Loneliness May Be Catching

ByABC News
December 1, 2009, 4:23 PM

Dec. 2 -- TUESDAY, Dec. 1 (HealthDay News) -- A new study suggests that lonely people attract fellow "lonelies" and influence others to feel lonely, too.

"Loneliness can spread from person to person to person -- up to three degrees of separation," said James H. Fowler, co-author of the study published in the December issue of the Journal of Personality and Social Psychology, and professor of political science at the University of California, San Diego.

"What this means is that if I don't know anything about you, but I know your friend's friend is lonely, then I can do better than chance at predicting whether or not you will be lonely," he said.

Indeed, the study suggests that not only is loneliness contagious, but lonely people tend to isolate themselves in small groups that somehow compound or increase those feelings of solitude.

According to Fowler, the data suggests that the average person feels lonely about 48 days a year, but for the lonely, that feeling can be ever-present. In addition, the study indicated that people who felt lonely were more likely to be friendless, or constantly shedding friends, a few years later: Compared with those who are never lonely, lonely people can lose about 8 percent of their friends over a four-year period, for instance.
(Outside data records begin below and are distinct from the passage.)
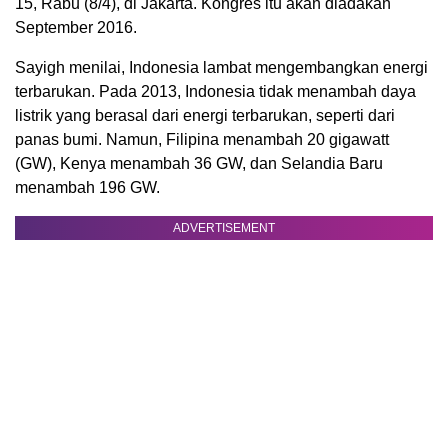
15, Rabu (8/4), di Jakarta. Kongres itu akan diadakan
September 2016.
Sayigh menilai, Indonesia lambat mengembangkan energi
terbarukan. Pada 2013, Indonesia tidak menambah daya
listrik yang berasal dari energi terbarukan, seperti dari
panas bumi. Namun, Filipina menambah 20 gigawatt
(GW), Kenya menambah 36 GW, dan Selandia Baru
menambah 196 GW.
ADVERTISEMENT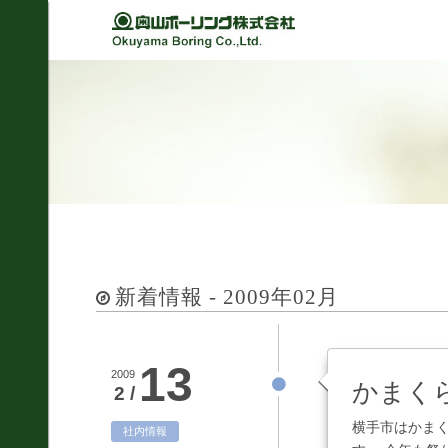
Back
Back
Back
Back
経営理念
建設
シミュレーション
軽技さっくん
地すべり防止工事
我が社の大悲願
R&D 論文集
波形集水パイプ
のり面保護工事
品質方針
さく井工事
代表挨拶
グラウト工事
事業紹介
新着情報 - 2009年02月
調査設計
会社概要
軟弱地盤解析
沿革
13
道路河川/構造物設計
2009
かまく
2 /
組織図
地下水・水文調査
横手市はかまく
社内情報
事業所図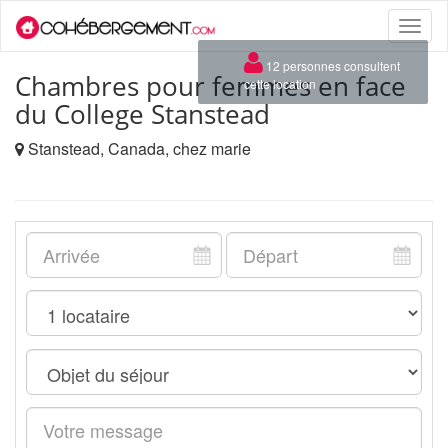
Toggle
naviga
×
12 personnes consultent
Chambres pour femmes en face
cette location
du College Stanstead
Stanstead, Canada, chez marie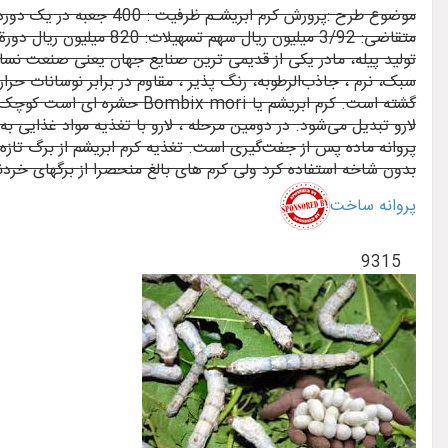
تولید پیله، مادر یکی از قدیمی ترین صنایع جهان یعنی صنعت نس
سبک، نرم ، جاذب‌الرطوبه، رنگ پذیر ، مقاوم در برابر نوسانات حر
گشته است. کرم ابریشم یا ri
لارو تبدیل می‌شود. در دومین مرحله ، لارو با تغذیه مواد غذایی
پروانه ماده پس از جفت‌گیری است. تغذیه کرم ابریشم از برگ تازه 
بدون شاخه استفاده کرد ولی کرم های بالغ منحصرا از برگهای خردن
پروانه ساخت
9315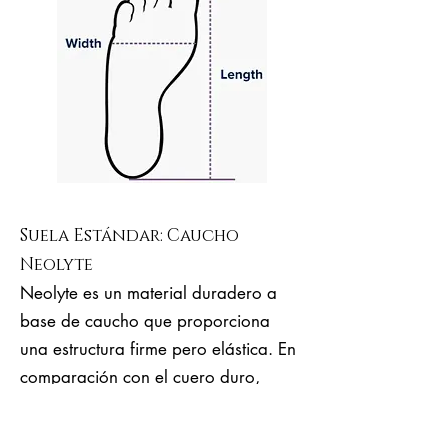
Suela Estándar: Caucho
Neolyte
Neolyte es un material duradero a
base de caucho que proporciona
una estructura firme pero elástica. En
comparación con el cuero duro,
Neolyte es mucho más elástico, más
ergonómico, cómodo y es adecuado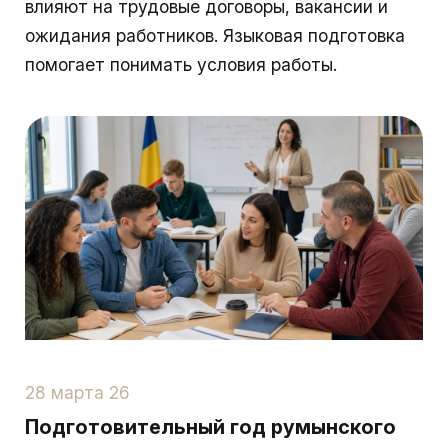
влияют на трудовые договоры, вакансии и
ожидания работников. Языковая подготовка
помогает понимать условия работы.
28 марта 26
Подготовительный год румынского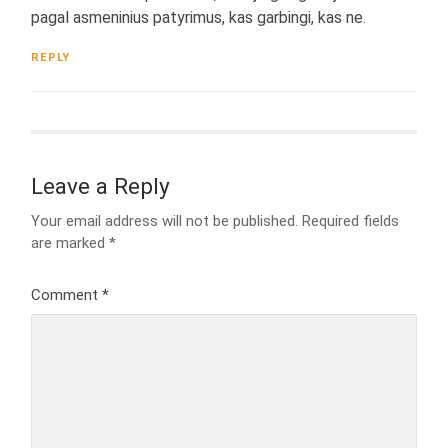
pagal asmeninius patyrimus, kas garbingi, kas ne.
REPLY
Leave a Reply
Your email address will not be published.
Required fields
are marked
*
Comment
*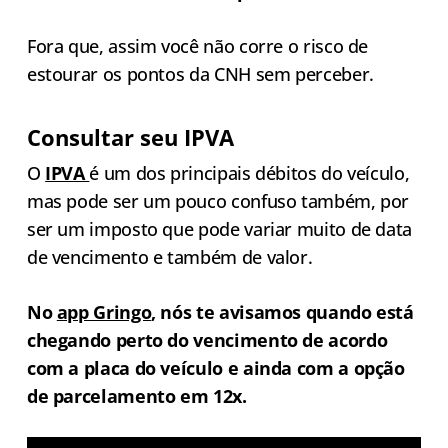
Fora que, assim você não corre o risco de
estourar os pontos da CNH sem perceber.
Consultar seu IPVA
O
IPV
A
é um dos principais débitos do veículo,
mas pode ser um pouco confuso também, por
ser um imposto que pode variar muito de data
de vencimento e também de valor.
No
app Gringo
, nós te avisamos quando está
chegando perto do vencimento de acordo
com a placa do veículo e ainda com a opção
de parcelamento em 12x.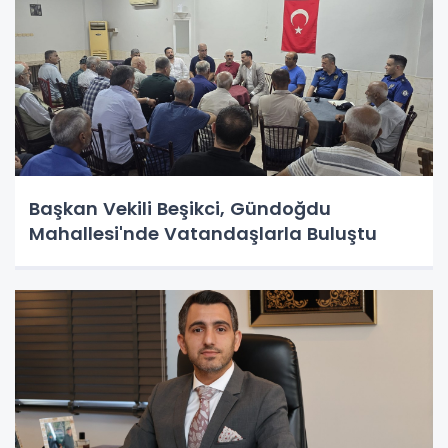
Başkan Vekili Beşikci, Gündoğdu
Mahallesi'nde Vatandaşlarla Buluştu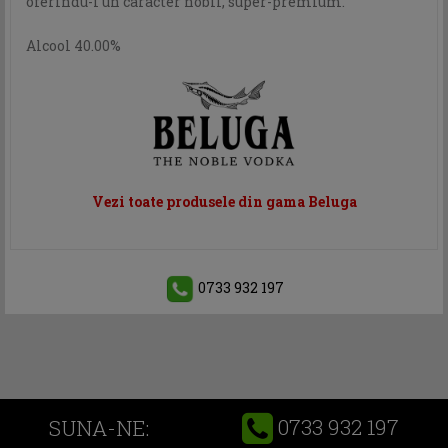
oferindu-i un caracter nobil, super-premium.
Alcool 40.00%
Vezi toate produsele din gama Beluga
0733 932 197
0733 932 197
SUNA-NE: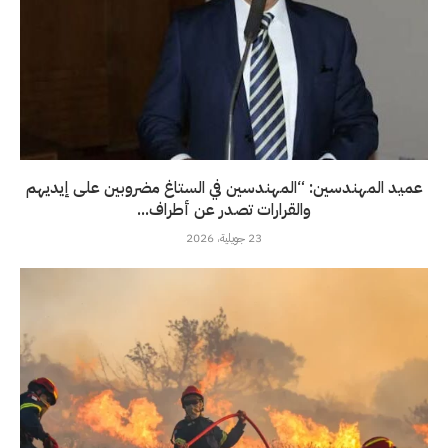
عميد المهندسين: “المهندسين في الستاغ مضروبين على إيديهم
والقرارات تصدر عن أطراف...
23 جويلية، 2026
Fowler co-authored the findings, funded by the U.S. National Institute on Aging, with John T. Cacioppo, professor at the University of Chicago, and Nicholas A. Christakis, professor at Harvard University. The researchers worked with more than 5,100 participants who were the offspring of the original subjects of the landmark Framingham Heart Study.

The team constructed graphs tracking the participants' ongoing friendship patterns over two to four years. They found that, among neighbors, an increase of loneliness of just one day per week triggered a rise in loneliness among neighbor-friends, as well. And that loneliness actually spread throughout the community as affected neighbors saw each other less, the researchers said.